Atsuo Kanno, Natsuko Tanimura, Masayuki Ishizaki, Kentaro Ohko, Yuji Motoi, Masahiro Onji, Ryutaro Fukui, Takaichi Shimozato, Kazuhide Yamamoto, Takuma Shibata, Shigetoshi Sano, Akiko Sugahara-Tobinai, Toshiyuki Takai, Umeharu Ohto, Toshiyuki Shimizu, Shin-ichiroh Saitoh & Kensuke Miyake
Division of Innate Immunity, Department of Microbiology and Immunology, The Institute of Medical Science, The University of Tokyo, 4-6-1 Shirokanedai, Minatoku, Tokyo 108 8639, Japan
Laboratory of Innate Immunity, Center for Experimental Medicine and Systems Biology, The Institute of Medical Science, The University of Tokyo, 4-6-1 Shirokanedai, Minatoku, Tokyo 108 8639, Japan
Japan Society for the Promotion of Science, 5-3-1, Kojimachi, Chiyodaku, Tokyo 102 0083, Japan
Daiichi Sankyo Shinagawa R&D center, Daiichi Sankyo Co.

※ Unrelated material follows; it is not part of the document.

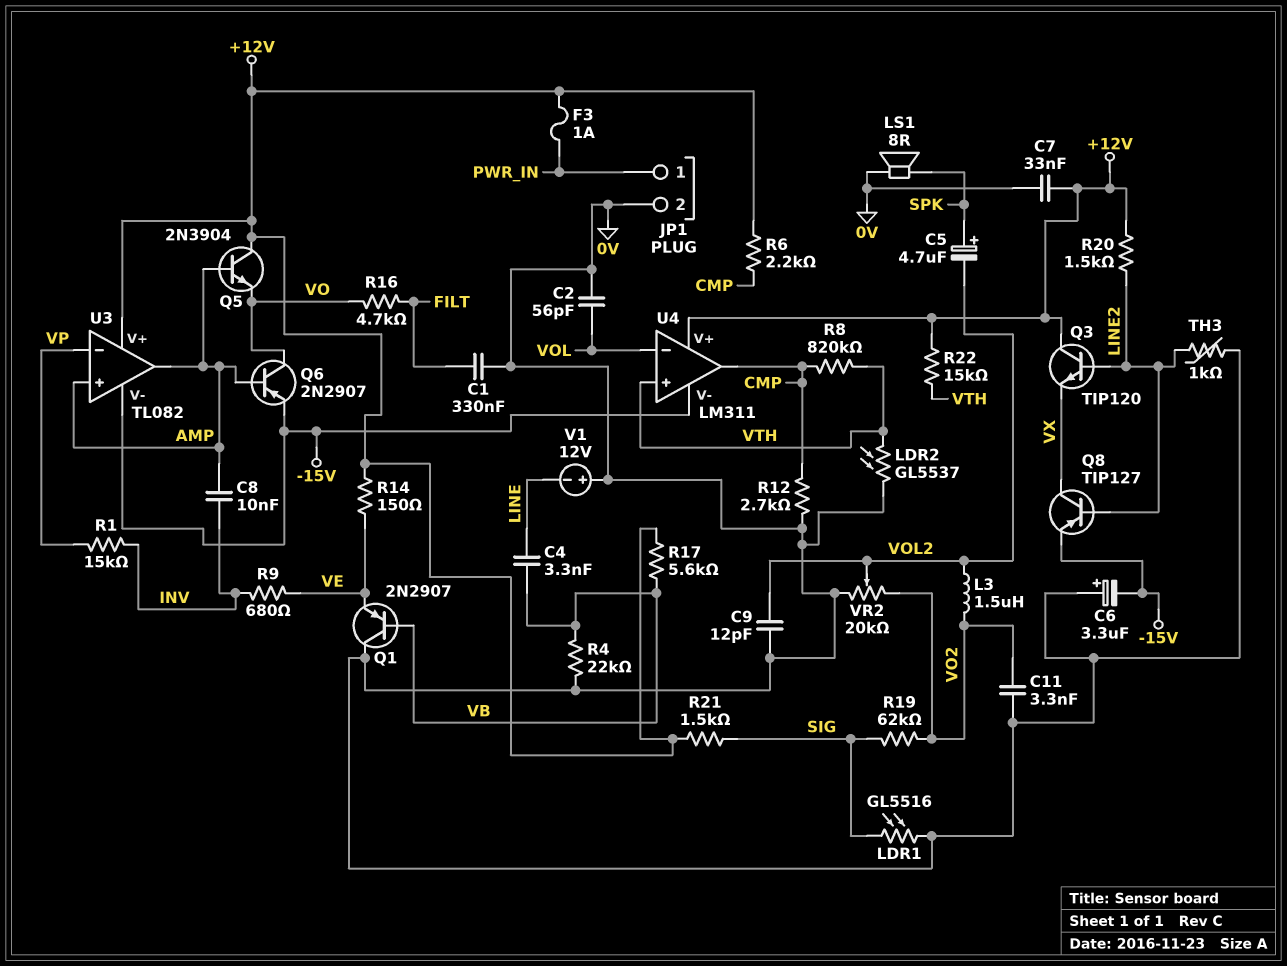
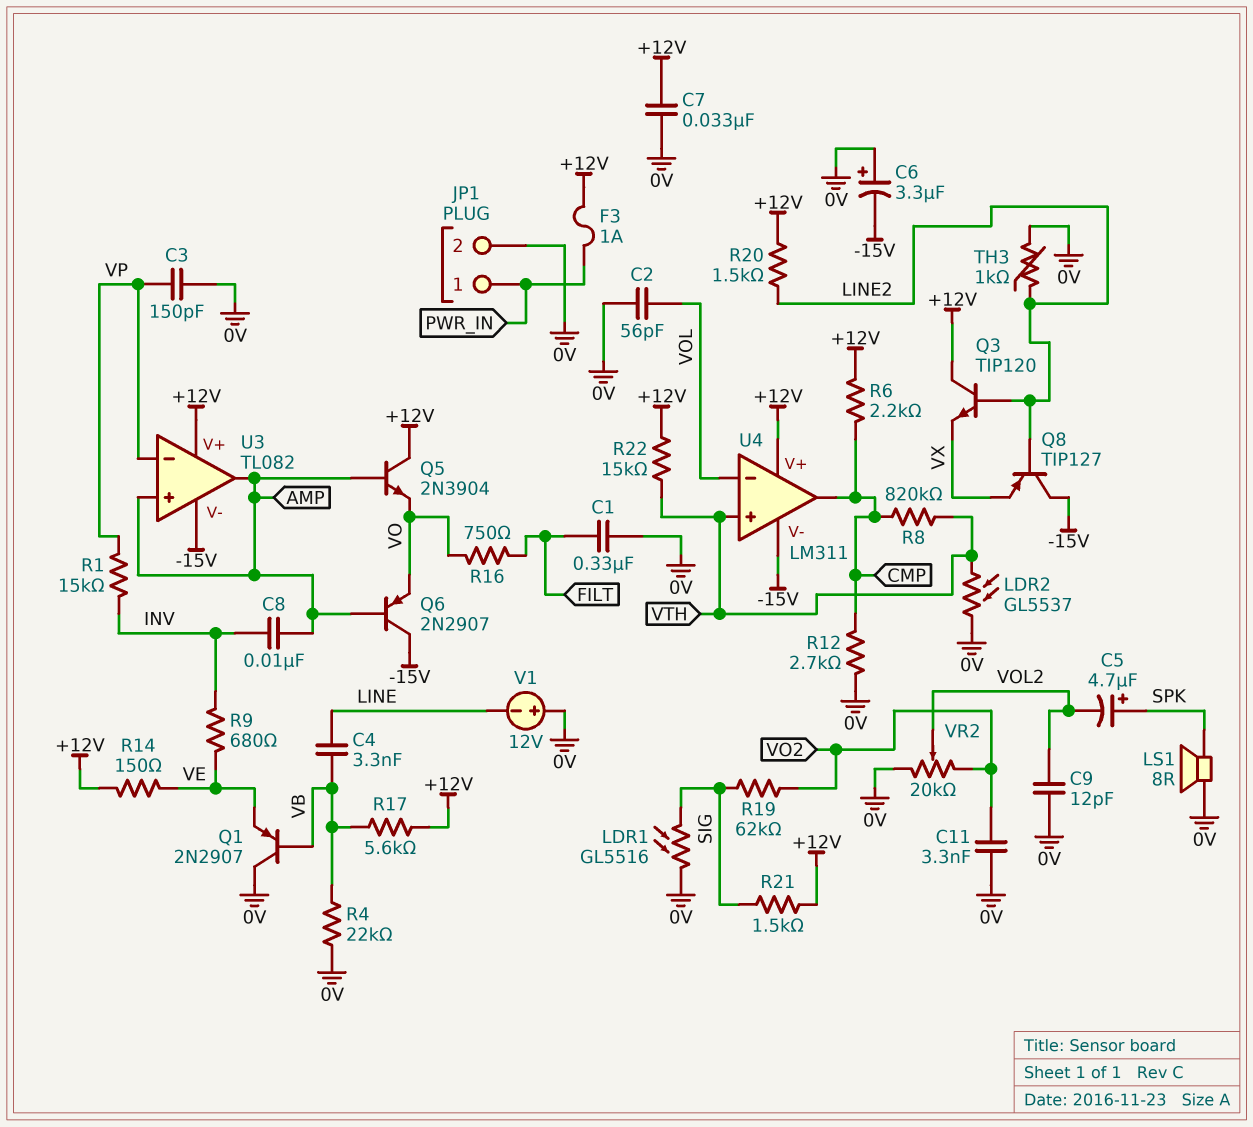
C3: none -> 150pF (0V, VP)
L3: 1.5uH (VO2, VOL2) -> none
Q6: PNP 2N2907 (B AMP, C VO, E -15V) -> PNP 2N2907 (B AMP, C -15V, E VO)
Q8: PNP TIP127 (B LINE2, C VX, E -15V) -> PNP TIP127 (B LINE2, C -15V, E VX)
R16: 4.7k (FILT, VO) -> 750 (FILT, VO)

Ltd., 1-chome, Hiromachi, Tokyo 140 8710, Japan
Department of Dermatology, Kochi Medical School, Kochi University, Kohasu, Okocho, Nankoku 783 8505, Japan
Department of Gastroenterology and Hepatology, Okayama University Graduate School of Medicine, Dentistry and Pharmaceutical Sciences, 2-5-1 Shikata-cho, Kita-ku, Okayama 700 8558, Japan
CREST, Japan Science and Technology Agency, 4-1-8, Honcho, Kawaguchi-shi, Saitama 332 0012, Japan
Department of Experimental Immunology, Institute of Development, Aging and Cancer, Tohoku University, Seiryo 4-1, Sendai 980 8575, Japan
Graduate School of Pharmaceutical Sciences, The University of Tokyo, Hongo, Bunkyo-ku, Tokyo 113 0033, Japan
Toll-like receptor 7 (TLR7) senses microbial-derived RNA but can also potentially respond to self-derived RNA. To prevent autoimmune responses, TLR7 is thought to localize in endolysosomes. Contrary to this view, we show here that TLR7 is present on the cell surface of immune cells and that TLR7 responses can be inhibited by an anti-TLR7 antibody. The anti-TLR7 antibody is internalized with TLR7 and accumulates in endolysosomes as an immune complex. TLR7 responses in dendritic cells, macrophages and B cells are all inhibited by the anti-TLR7 antibody. Furthermore, the anti-TLR7 antibody inhibits in vivo cytokine production induced by a TLR7 ligand. Spontaneous TLR7 activation in Unc93b1D34A/D34A mice causes lethal inflammation. Progressive inflammation such as splenomegaly, thrombocytopenia and chronic active hepatitis are ameliorated by anti-TLR7 antibody treatment. These results demonstrate that cell surface TLR7 is a promising target for therapeutic intervention in autoimmune diseases.